Identify all lines below that hold "from" and collect them.

— RAW DATA —
★ ★ ★
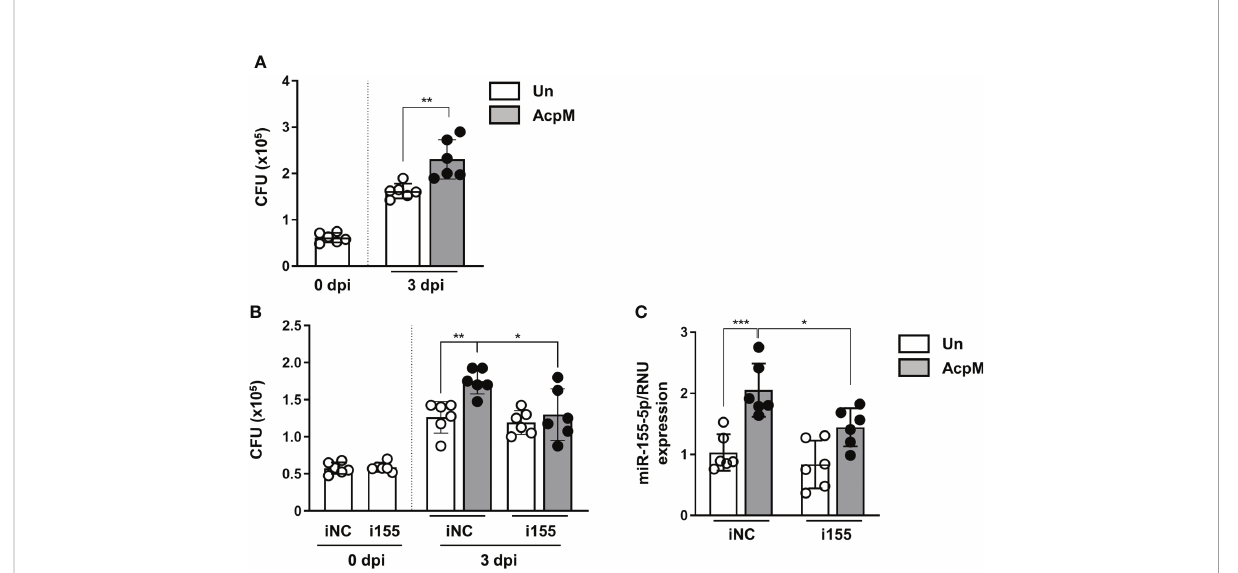
FIGURE 6 AcpM increases intracellular survival of Mtb by miR-155 upregulation. (A) BMDMs were infected with Mtb H37Rv (MOI 3) for 4 h and treated with recombinant AcpM (10 m g/ml) in the fresh media. After 3 days, cells were lysed and subjected to a CFU assay to explore the intracellular survival of Mtb. (B , C) BMDMs were transfected with either iNC or i155, then infected with Mtb H37Rv (MOI 3) for 4 h before treating recombinant AcpM (10 g/ ml) in fresh media. Cells were lysed and subjected to CFU assay at the indicated times (B) or qRT-PCR after 18 h (C) . Statistical analysis was determined with an unpaired t -test and presented as means ± SD from at least three independent experiments performed. * p < 0.05; ** p < 0.01; *** p < 0.001. iNC, negative control of miR-155-5p inhibitor; i155, miR-155-5p inhibitor. Un, untreated; AcpM,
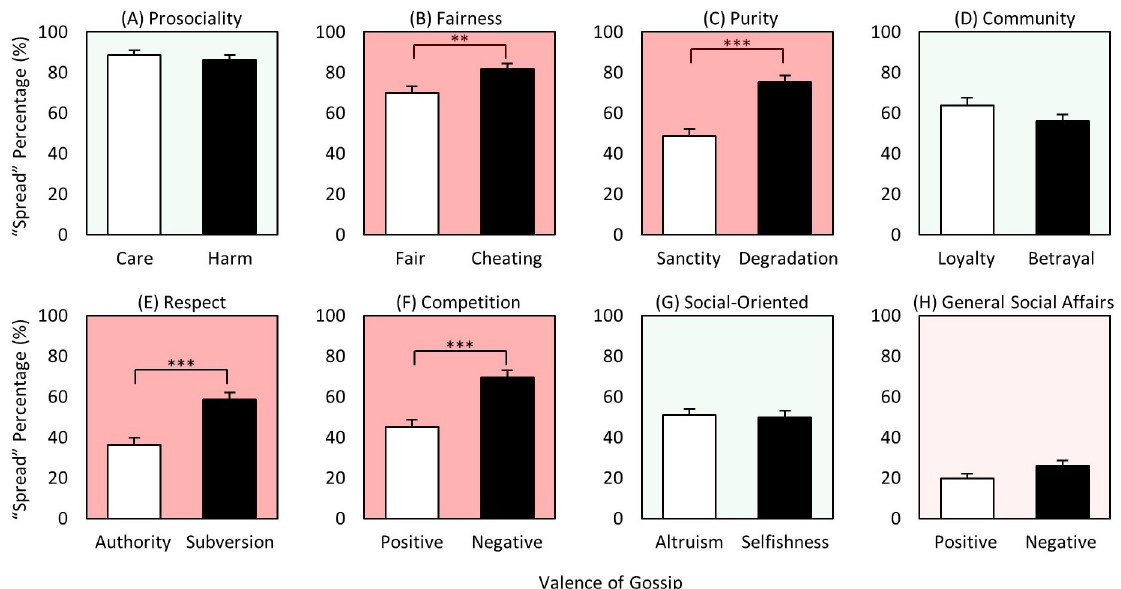
Fig 12. Mean gossip spread rates about celebrity targets for positive versus negative events. The graphs with red shade ((B), (C), (E) & (F)) are those with higher positive spreading rates than negative spreading rates. The graph with pale red (H) is not statistically significant yet has the trend of the graphs with its corresponding color. The graphs with pale green ((A) & (G)) are not statistically significant yet show the opposite trend of the graphs with red shade. � p < 0.05, �� p < 0.01, ��� p < 0.001.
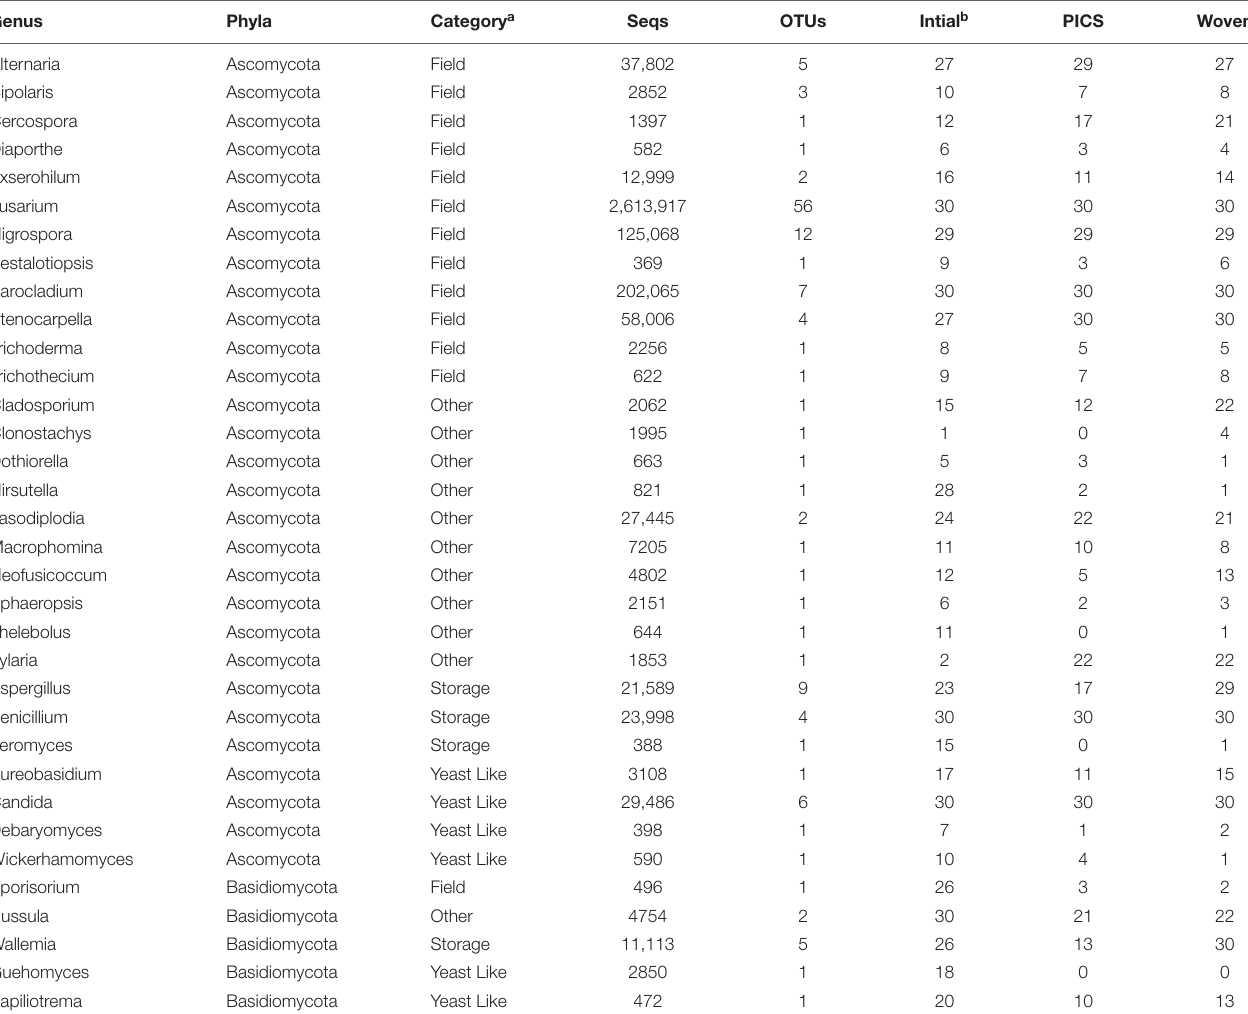
TABLE 4 | Genera identified from OTUs in Kenya grain after 3 months of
★ ★ ★
— ANSWER BELOW —
FIGURE 6 AcpM increases intracellular survival of Mtb by miR-155 upregulation. (A) BMDMs were infected with Mtb H37Rv (MOI 3) for 4 h and treated with recombinant AcpM (10 m g/ml) in the fresh media. After 3 days, cells were lysed and subjected to a CFU assay to explore the intracellular survival of Mtb. (B , C) BMDMs were transfected with either iNC or i155, then infected with Mtb H37Rv (MOI 3) for 4 h before treating recombinant AcpM (10 g/ ml) in fresh media. Cells were lysed and subjected to CFU assay at the indicated times (B) or qRT-PCR after 18 h (C) . Statistical analysis was determined with an unpaired t -test and presented as means ± SD from at least three independent experiments performed. * p < 0.05; ** p < 0.01; *** p < 0.001. iNC, negative control of miR-155-5p inhibitor; i155, miR-155-5p inhibitor. Un, untreated; AcpM,
TABLE 4 | Genera identified from OTUs in Kenya grain after 3 months of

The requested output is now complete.